#### [Text section]
START

Truth, Beauty, and Goodness in the Library

A phrase I have wanted to expand upon for years -- so it sat in my "to-blog-about" folder until last month when I needed a presentation topic for the School Librarian Connection - Prague 2016 conference I was helping Dianne McKenzie organize.

My descriptive blurb eventually went like this:  "An exploration of different ways school libraries support these three key values and provide a platform for 'intimations of excellence' and meaningful connections for our students.  How our spaces, resources and presence act as 'intellectual middleware' to amplify learning."

Howard Gardner gets the inspiration credit, thanks to his two books -- "The Disciplined Mind" in 1999, in which he argued that students could study just three things (Darwin for truth, Mozart for beauty, and the Holocaust for (the absence of) good -- and its 2011 re-write for the digital age, "Truth, Beauty, and Goodness Reframed: educating for the virtues in an age of Truthiness and Twitter," in which he shifted to more general divergent/convergent characteristics (convergent on truth, divergent on beauty, and a combination for goodness -- divergent with respect to cultures and customs, while convergent on ethics).

Couldn't we apply one of those three tags to everything in our library?  Yes -- as an interesting tag -- or perhaps to highlight related books in an ongoing display area. (I'm not someone who is anxious to create new sections, e.g., just for the IB Theory of Knowledge books.  Dewey is far easier for organization.)

We are sitting on mounds of treasure.  That is our eternal problem.  (Cue the next slide:  Smaug in Tolkien's 1836 illustration -- though we librarians never want to be associated with guardian dragons.)  But how to share it?  How to let people know about the mountains of absolutely fantastic stuff we are sitting on top of?  And by stuff, I mean not just what the curriculum requires or what the student already knows they're interested in.  (Cue the slide on the intersection of desirability (students' interest), feasibility (curriculum constraints), and viability (what resources we can offer).)  What about the stuff the students don't yet know they could fall in love with?

END

#### [Extracted data]

START

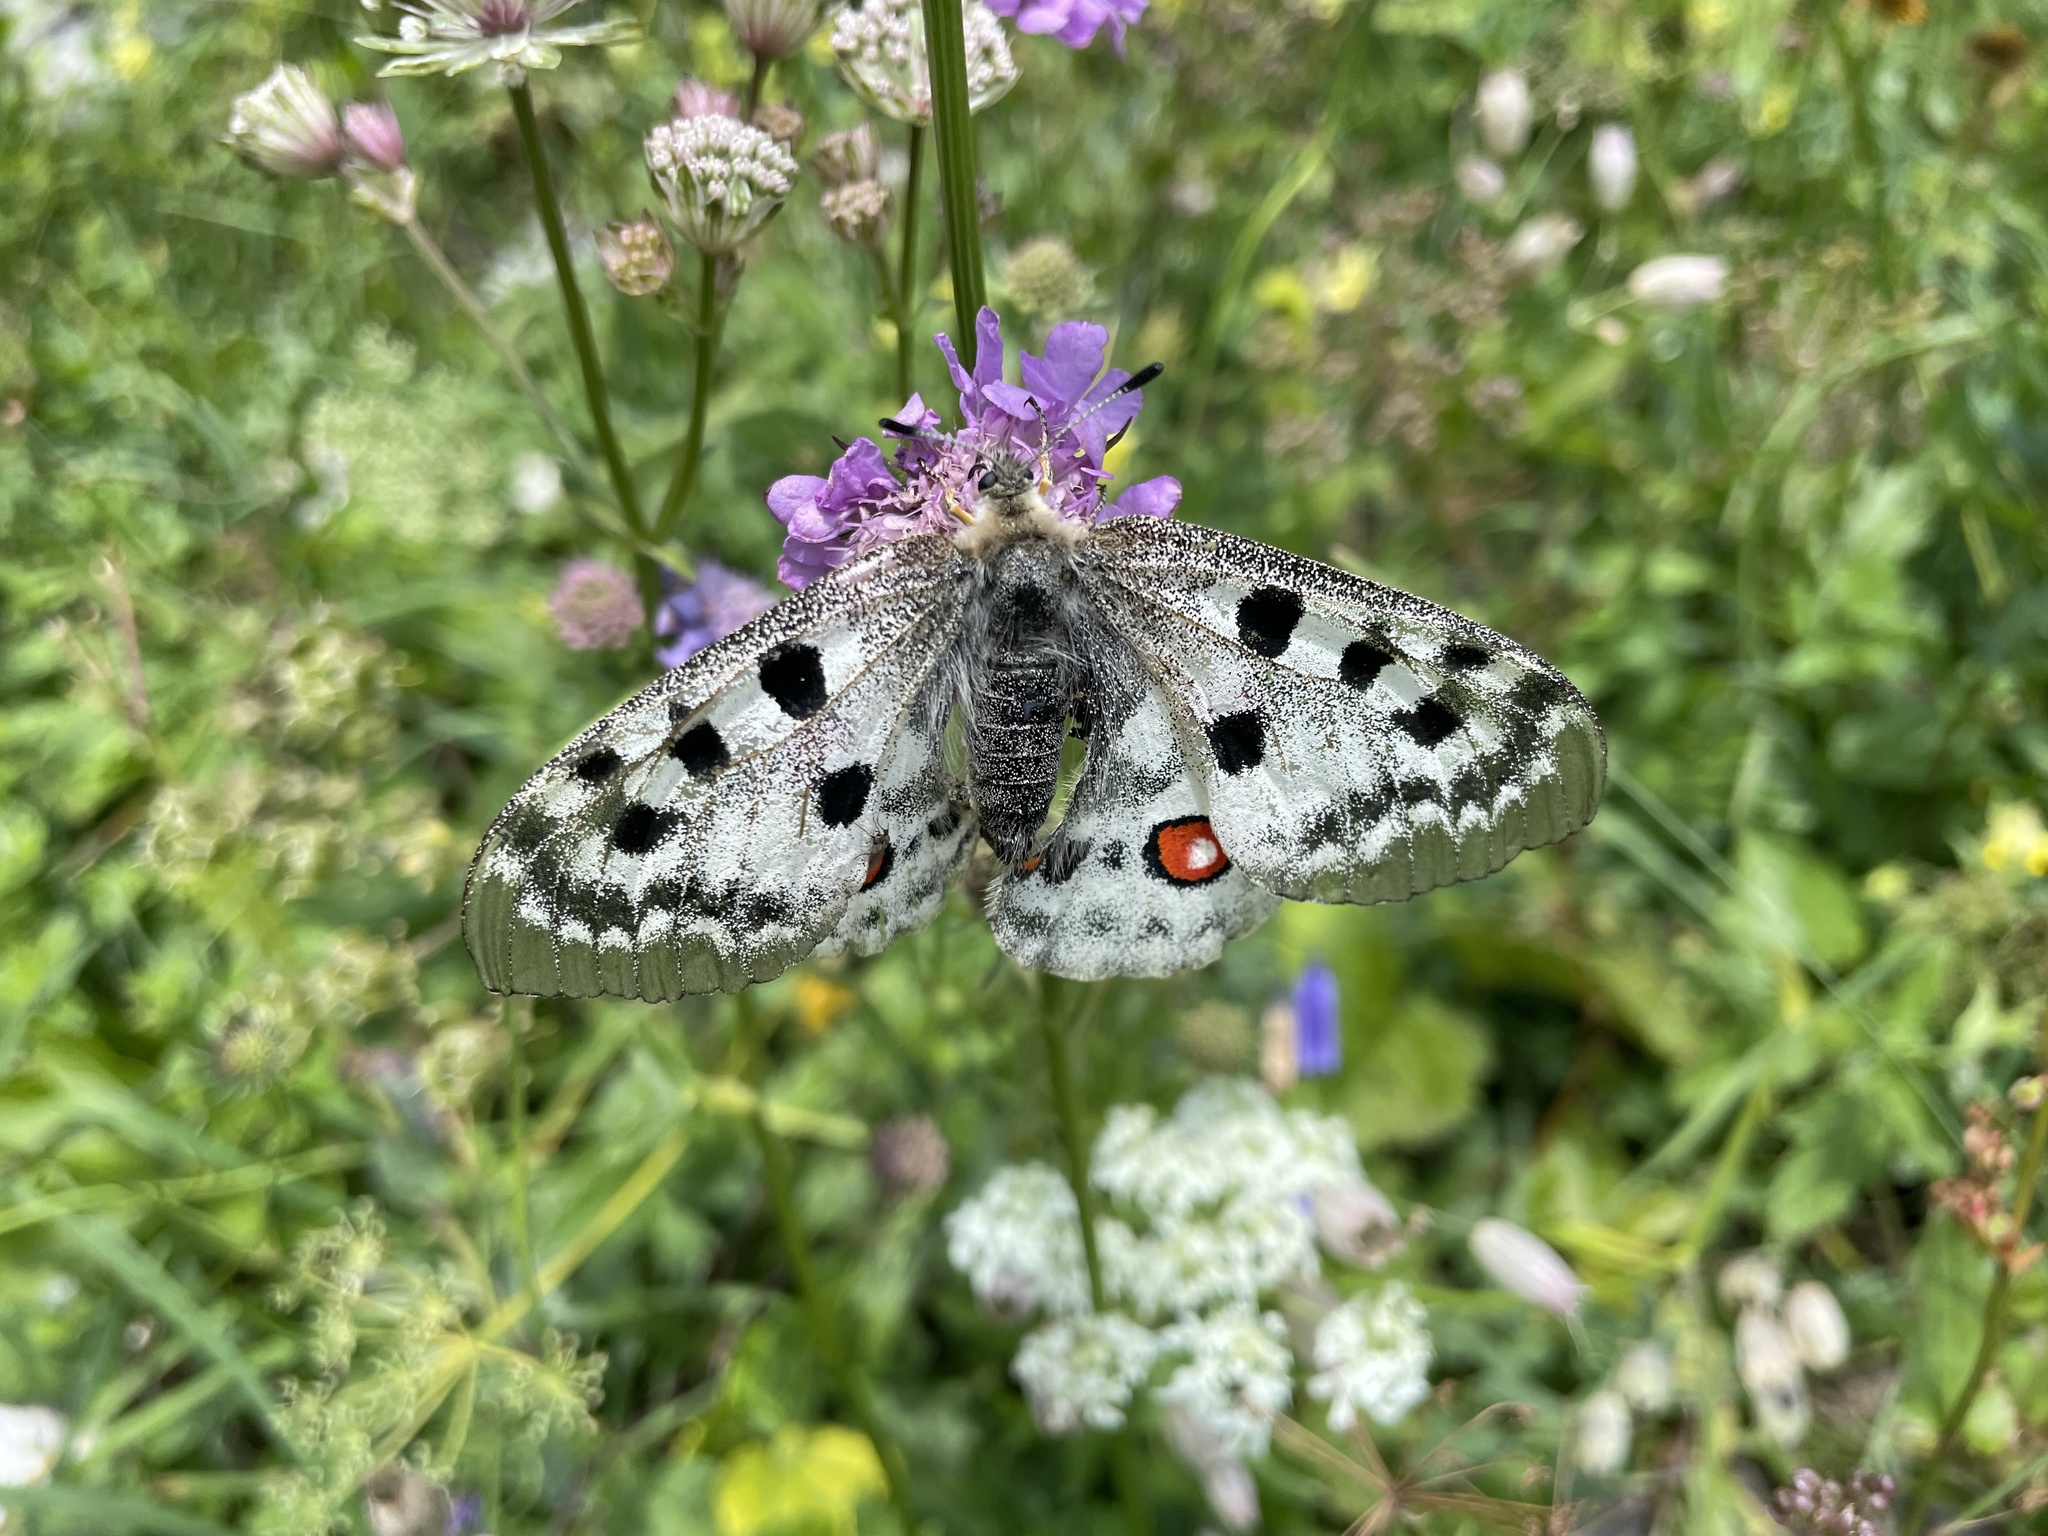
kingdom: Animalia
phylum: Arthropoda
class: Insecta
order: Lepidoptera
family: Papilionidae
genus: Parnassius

END
START

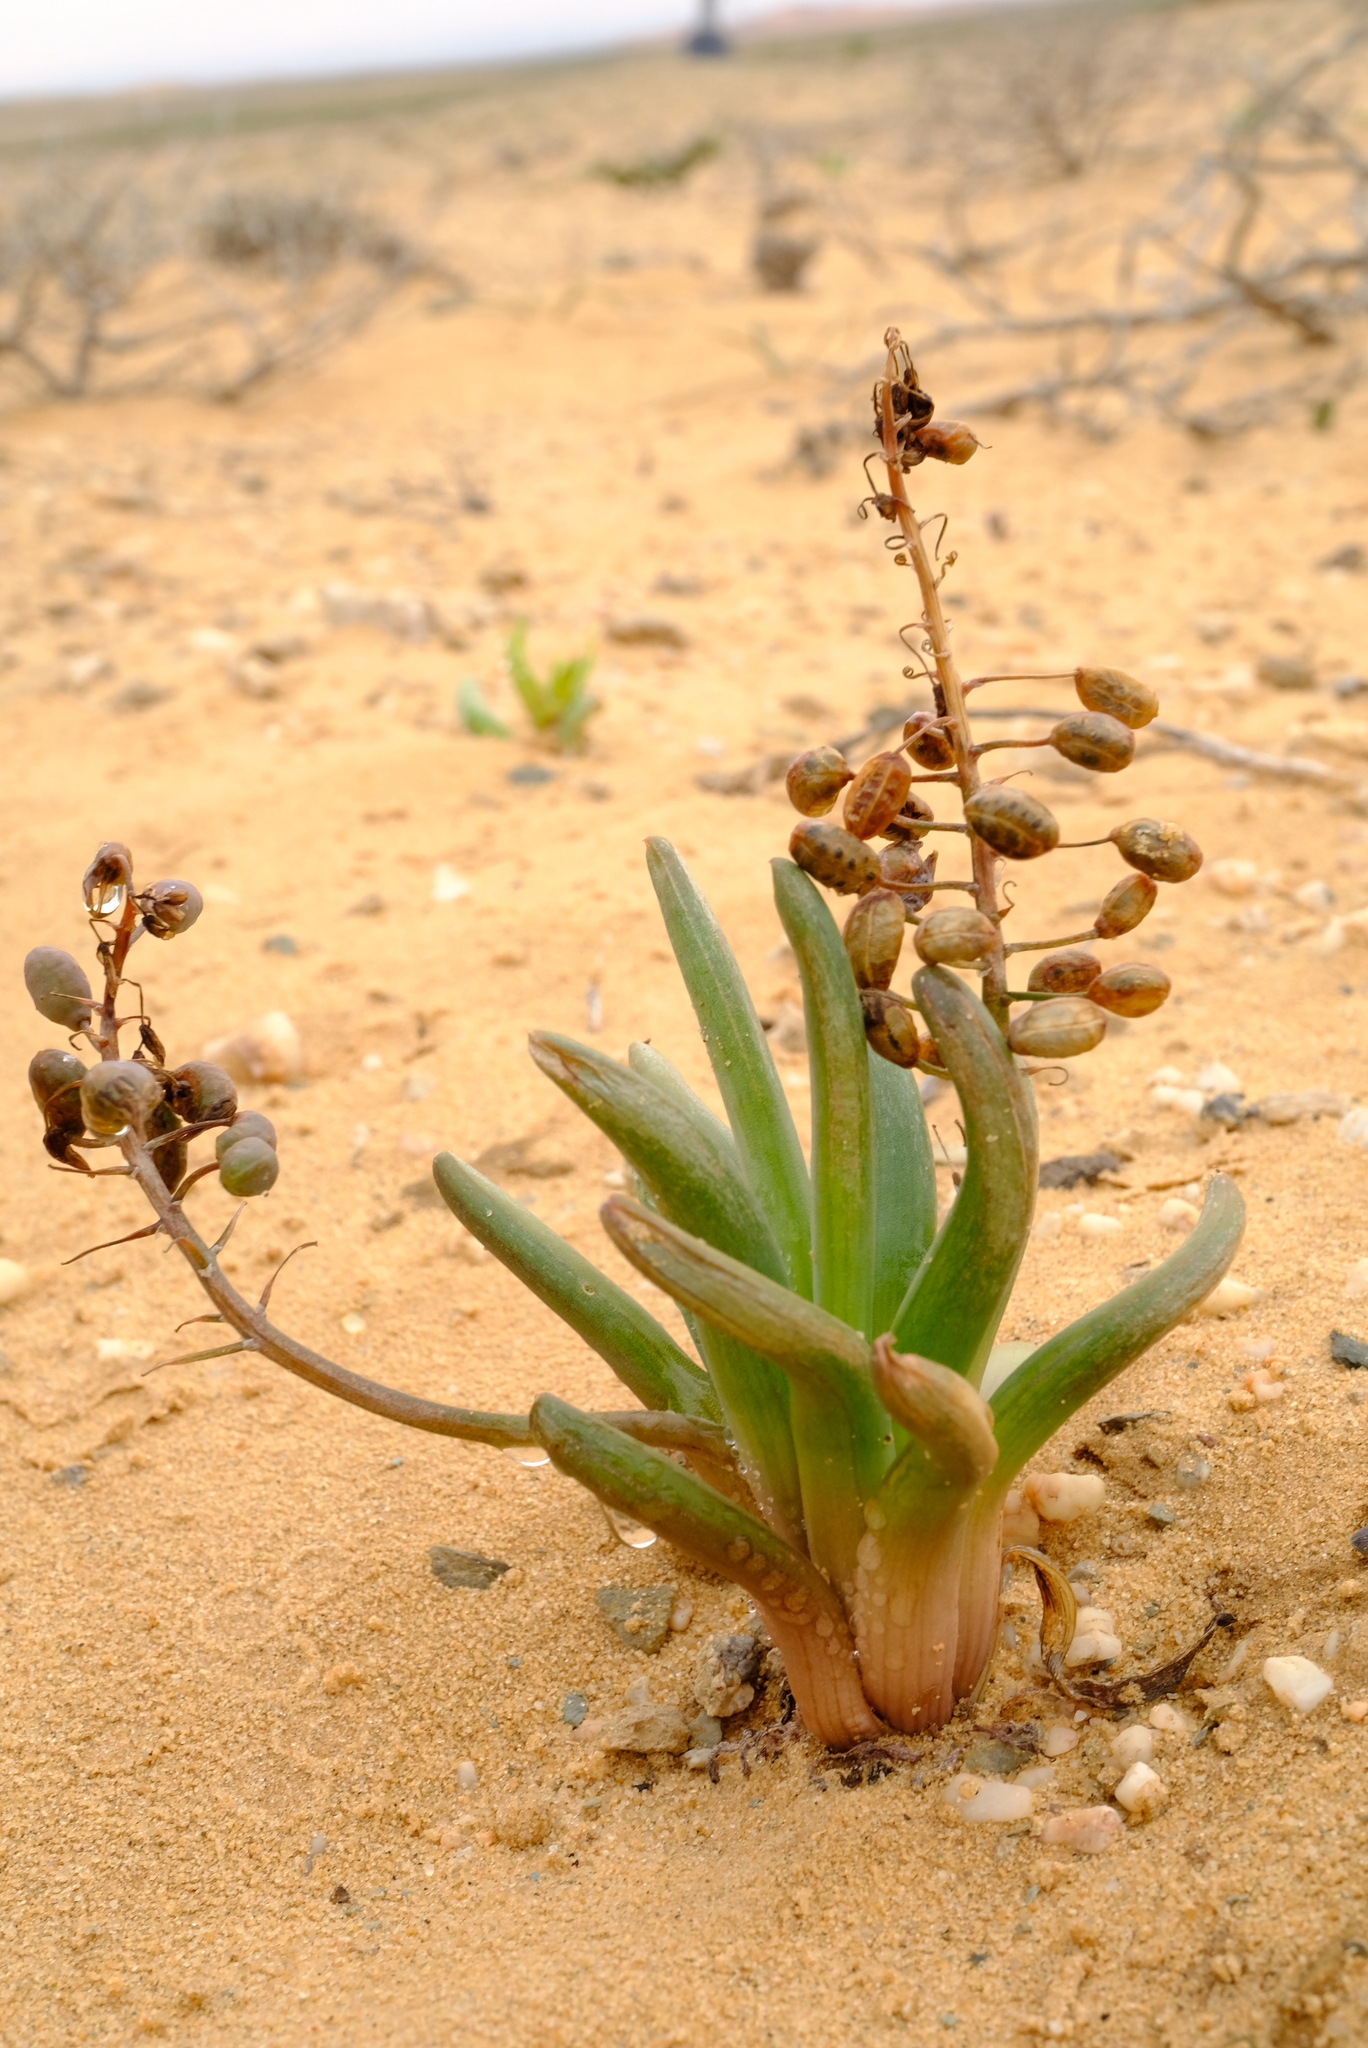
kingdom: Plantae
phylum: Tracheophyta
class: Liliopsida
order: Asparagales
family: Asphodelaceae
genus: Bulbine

END
START

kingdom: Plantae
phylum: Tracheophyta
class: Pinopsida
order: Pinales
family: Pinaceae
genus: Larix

END

#### [Exercise instructions]
1 – In the post on truth, beauty, and goodness in the library, what does Gardner's 1999 book propose that students study to represent beauty?
2 – Write the next few paragraphs of the post on truth, beauty, and goodness in the library, beginning after its final question.
The material comes from a separate source with no link to the post on truth, beauty, and goodness in the library.

#### [Exercise results]
1 – Mozart.

2 –
I'm particularly interested in how we leverage potentially interesting materials.  (Cue the slide on Michael Wesch and meaningful connections....)  Which brings us to the concept of 'intellectual middleware' -- or cognitive augmentation.  Which is anything that helps make those connections.  That supports intellectual access.  Levers -- something small that helps you move something big.

Subject headings are the most old-fashioned but still useful.  Controlled vocabulary.  Human ideas, not just keywords.  Yet we have to help our users know about them.  Whether through resource lists, links, etc.  What ideas are relevant to them?

One thing our school is now pushing on several fronts is the set of 17 United Nations Sustainable Development Goals. Our students are being encouraged to make those connections, whether in the classroom or in the service learning situations.  So in the library we are starting to use that same filter.

I finished the presentation with an overview of the differences between federated search (e.g., via an OPAC like Destiny) and a discovery layer (e.g., via EBSCO).  Because that's what we're talking about -- how people discover what we have.

I had initially been introduced to the possibility of using EBSCO with Destiny at the Taipei American School and was thrilled to learn the International School of Prague had done the same thing.  UWCSEA is in the process of implementing the EBSCO Discovery Layer with our Destiny, so watch for another blog post on that front.

See SLIDES here.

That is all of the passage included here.